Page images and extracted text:
※ ※ ※

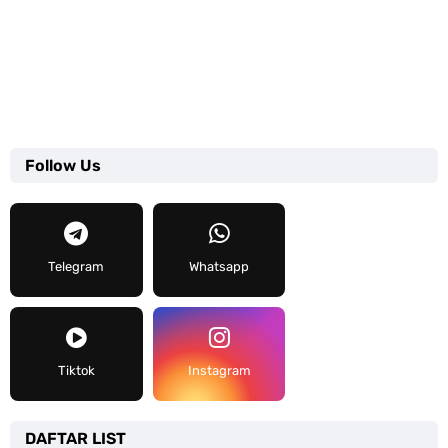
Follow Us
Telegram
Whatsapp
Tiktok
Instagram
DAFTAR LIST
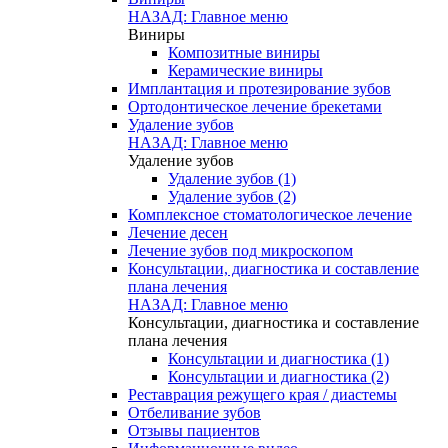
НАЗАД: Главное меню
Виниры
Композитные виниры
Керамические виниры
Имплантация и протезирование зубов
Ортодонтическое лечение брекетами
Удаление зубов
НАЗАД: Главное меню
Удаление зубов
Удаление зубов (1)
Удаление зубов (2)
Комплексное стоматологическое лечение
Лечение десен
Лечение зубов под микроскопом
Консультации, диагностика и составление
плана лечения
НАЗАД: Главное меню
Консультации, диагностика и составление
плана лечения
Консультации и диагностика (1)
Консультации и диагностика (2)
Реставрация режущего края / диастемы
Отбеливание зубов
Отзывы пациентов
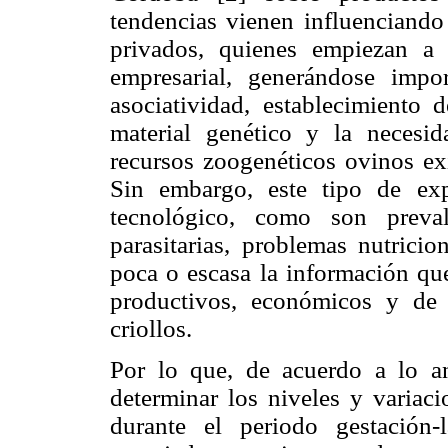
tendencias vienen influenciando
privados, quienes empiezan a
empresarial, generándose imp
asociatividad, establecimiento 
material genético y la necesi
recursos zoogenéticos ovinos ex
Sin embargo, este tipo de exp
tecnológico, como son preval
parasitarias, problemas nutricio
poca o escasa la información que
productivos, económicos y de 
criollos.
Por lo que, de acuerdo a lo an
determinar los niveles y variaci
durante el periodo gestación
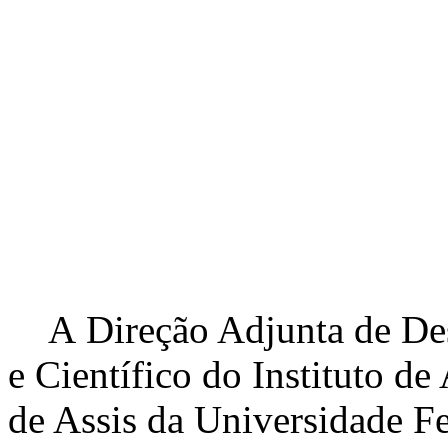
A Direção Adjunta de De
e Científico do Instituto d
de Assis da Universidade Fe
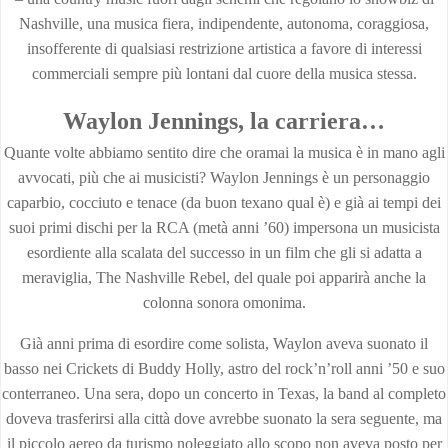
Nashville, una musica fiera, indipendente, autonoma, coraggiosa,
insofferente di qualsiasi restrizione artistica a favore di interessi
commerciali sempre più lontani dal cuore della musica stessa.
Waylon Jennings, la carriera…
Quante volte abbiamo sentito dire che oramai la musica è in mano agli
avvocati, più che ai musicisti? Waylon Jennings è un personaggio
caparbio, cocciuto e tenace (da buon texano qual è) e già ai tempi dei
suoi primi dischi per la RCA (metà anni ’60) impersona un musicista
esordiente alla scalata del successo in un film che gli si adatta a
meraviglia, The Nashville Rebel, del quale poi apparirà anche la
colonna sonora omonima.
Già anni prima di esordire come solista, Waylon aveva suonato il
basso nei Crickets di Buddy Holly, astro del rock’n’roll anni ’50 e suo
conterraneo. Una sera, dopo un concerto in Texas, la band al completo
doveva trasferirsi alla città dove avrebbe suonato la sera seguente, ma
il piccolo aereo da turismo noleggiato allo scopo non aveva posto per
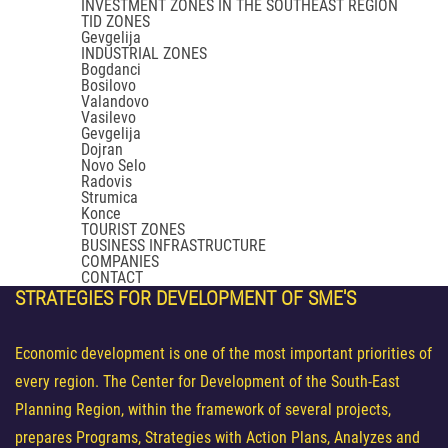
INVESTMENT ZONES IN THE SOUTHEAST REGION
TID ZONES
Gevgelija
INDUSTRIAL ZONES
Bogdanci
Bosilovo
Valandovo
Vasilevo
Gevgelija
Dojran
Novo Selo
Radovis
Strumica
Konce
TOURIST ZONES
BUSINESS INFRASTRUCTURE
COMPANIES
CONTACT
STRATEGIES
FOR DEVELOPMENT OF SME'S
Economic development is one of the most important priorities of
every region. The Center for Development of the South-East
Planning Region, within the framework of several projects,
prepares Programs, Strategies with Action Plans, Analyzes and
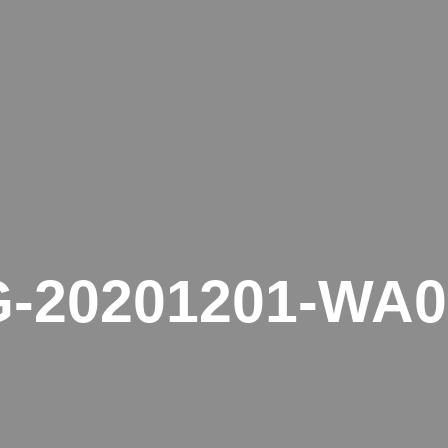
HOME
SERVICE
GAL
G-20201201-WA0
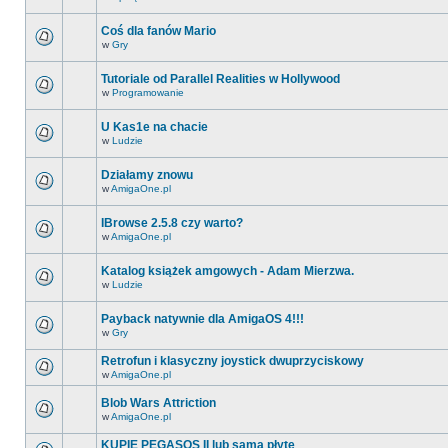
Coś dla fanów Mario
w
Gry
Tutoriale od Parallel Realities w Hollywood
w
Programowanie
U Kas1e na chacie
w
Ludzie
Działamy znowu
w
AmigaOne.pl
IBrowse 2.5.8 czy warto?
w
AmigaOne.pl
Katalog książek amgowych - Adam Mierzwa.
w
Ludzie
Payback natywnie dla AmigaOS 4!!!
w
Gry
Retrofun i klasyczny joystick dwuprzyciskowy
w
AmigaOne.pl
Blob Wars Attriction
w
AmigaOne.pl
KUPIĘ PEGASOS II lub samą płytę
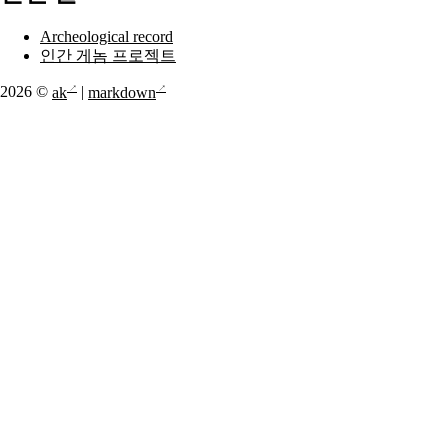
Archeological record
인간 게놈 프로젝트
2026 ©
ak
|
markdown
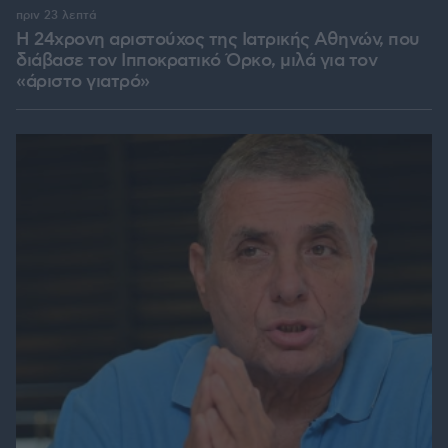
πριν 23 λεπτά
Η 24χρονη αριστούχος της Ιατρικής Αθηνών, που
διάβασε τον Ιπποκρατικό Όρκο, μιλά για τον
«άριστο γιατρό»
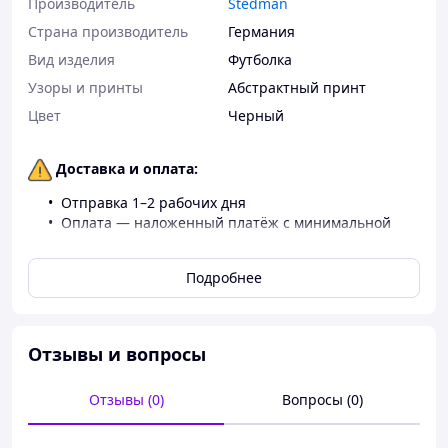
Производитель
Stedman
Страна производитель
Германия
Вид изделия
Футболка
Узоры и принты
Абстрактный принт
Цвет
Черный
Доставка и оплата:
Отправка 1–2 рабочих дня
Оплата — наложенный платёж с минимальной
предоплатой 100 грн или полная оплата
Доставка на магазины Rozetka —
Подробнее
исключительно при полной онлайн-оплате
Стильная футболка с оригинальным принтом
Отзывы и вопросы
Отличный вариант подарка на любой случай!
Преимущества:
Отзывы (0)
Вопросы (0)
2
Высокое качество ткани (плотность 155 г/м
,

※ ※ ※

Task
Copy down each line in the entries that has the word "Отзывы".

Written answer
Отзывы пациентов
Отзывы и вопросы
Отзывы (0)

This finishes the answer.